DESCRIÇÃO DA TAREFA: Dê prosseguimento ao texto abaixo sobre a forrozeira Clemilda e o documentário Morena dos Olhos Pretos, começando logo depois da última frase apresentada.

TEXTO DO DOCUMENTO:
╔══

FORROZEIROS PUXAM O CORTEJO DURANTE O ENTERRO DA CANTORA CLEMILDA NO CEMITÉRIO SÃO JOÃO BATISTA: HOMENAGENS
Artistas e populares homenageiam Clemilda
Publicado em 27 de novembro de 2014
Por Jornal Do Dia
Rian Santos
riansantos@jornaldodiase.com.br
"Depois de morto, acabou". Em outro filme, a sentença proferida pela forrozeira Clemilda, logo nos primeiros minutos do longa metragem Morena dos Olhos Pretos (2014), poderia soar oportunista. No documentário dirigido por Isaac Dourado, ao contrário, o desaforo desmascara a pieguice das homenagens tardias e abençoa o intento do diretor. Um tabefe nas fuças de uns e outros. Sem meias palavras. Em alto e bom som.
Apesar de ancorado na trajetória musical de Clemilda, Morena dos Olhos Pretos presta um tributo ao conjunto dos operários da cultura popular nordestina – Uma faina pesada, cuja recompensa usual está muito aquém da alegria proporcionada a tanta gente, Brasil afora. Coroado pelo aplauso e por uma popularidade sem precedentes entre os nossos, o caminho da forrozeira sergipana não nega a poeira que venceu o talento de tantos outros. Antes, a revela.
São muitos os temas subjacentes à trama costurada por Dourado, por meio de depoimentos colhidos junto a comunicadores e aos maiores nomes do forró nordestino de então ao longo do filme. Embora não se preste a tal propósito, o documentário poderia amparar, por exemplo, uma discussão muito oportuna a respeito da cegueira e influência dos meios de comunicação de massa no gosto médio da população. O papel do Estado no amparo aos valores de determinado lugar também é abordado, en passant. E por aí vai. Vida e morte, o duelo fundamental, no entanto, pontua a maior parte dos testemunhos.

╚══

MATERIAL EXIBIDO:

╔══

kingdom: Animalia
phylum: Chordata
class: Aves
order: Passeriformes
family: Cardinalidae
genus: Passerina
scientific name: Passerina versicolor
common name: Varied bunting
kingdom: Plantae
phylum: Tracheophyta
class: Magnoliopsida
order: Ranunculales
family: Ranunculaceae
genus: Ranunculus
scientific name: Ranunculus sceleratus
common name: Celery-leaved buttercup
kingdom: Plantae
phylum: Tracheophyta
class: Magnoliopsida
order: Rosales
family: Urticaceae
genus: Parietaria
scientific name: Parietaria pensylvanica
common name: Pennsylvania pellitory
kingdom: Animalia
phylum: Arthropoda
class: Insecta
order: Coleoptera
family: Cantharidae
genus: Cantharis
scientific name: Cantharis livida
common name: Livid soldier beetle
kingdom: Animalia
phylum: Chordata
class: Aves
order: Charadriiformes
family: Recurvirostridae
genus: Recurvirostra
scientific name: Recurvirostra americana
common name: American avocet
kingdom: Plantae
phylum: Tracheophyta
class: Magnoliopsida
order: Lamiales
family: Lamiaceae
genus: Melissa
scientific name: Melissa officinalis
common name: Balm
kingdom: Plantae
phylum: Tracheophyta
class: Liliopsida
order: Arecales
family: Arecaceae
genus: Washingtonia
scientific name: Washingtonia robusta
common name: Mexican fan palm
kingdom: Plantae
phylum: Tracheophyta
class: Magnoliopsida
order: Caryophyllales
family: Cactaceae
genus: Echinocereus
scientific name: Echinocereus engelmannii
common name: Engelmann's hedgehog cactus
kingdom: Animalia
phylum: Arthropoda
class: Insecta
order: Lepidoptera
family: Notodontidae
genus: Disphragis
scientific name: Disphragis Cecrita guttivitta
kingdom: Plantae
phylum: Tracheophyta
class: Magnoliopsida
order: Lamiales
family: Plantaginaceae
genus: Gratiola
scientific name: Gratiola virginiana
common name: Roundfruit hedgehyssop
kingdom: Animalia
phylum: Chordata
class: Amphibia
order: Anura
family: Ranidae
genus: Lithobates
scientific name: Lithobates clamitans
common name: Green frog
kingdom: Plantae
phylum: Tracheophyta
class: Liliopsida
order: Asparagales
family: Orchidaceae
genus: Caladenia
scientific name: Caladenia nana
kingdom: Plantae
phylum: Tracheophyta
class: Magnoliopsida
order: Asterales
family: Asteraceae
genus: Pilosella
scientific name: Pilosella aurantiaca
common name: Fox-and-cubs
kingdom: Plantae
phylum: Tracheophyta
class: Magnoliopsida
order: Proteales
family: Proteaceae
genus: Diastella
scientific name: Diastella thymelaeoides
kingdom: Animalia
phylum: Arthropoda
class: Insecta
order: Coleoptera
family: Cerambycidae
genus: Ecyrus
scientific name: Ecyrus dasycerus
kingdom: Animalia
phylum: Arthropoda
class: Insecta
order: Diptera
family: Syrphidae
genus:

╚══

SUA RESPOSTA:
Entre tantas declarações emocionadas, o desabafo da cantora Amorosa se destaca. Sempre contundente, ela defende que nenhuma homenagem substitui a altura do palco negado pelo poder público local a Clemilda. Eu assino embaixo. Tapinhas nas costas não pagam as contas no fim do mês.
Curto e grosso, o filme de Dourado vai direto ao ponto. Em um ambiente obsedado pelos sinais mais superficiais do sucesso, a história de Clemilda faz uma advertência sobre as motivações que impulsionam o exercício criativo em nossos dias. Pra bom entendedor, meia palavra basta.
Uma nota triste – A cantora Clemilda perdeu na madrugada de ontem a batalha de vida e morte que enfrentava desde o último 11 de julho, quando deu entrada em um hospital particular da capital sergipana. Apesar da consternação popular, que reclamava o aparelho público e honras de chefe de Estado, foi velada e enterrada como a gente simples que a inspirava. No céu, especula-se, as homenagens teriam sido mais efetivas.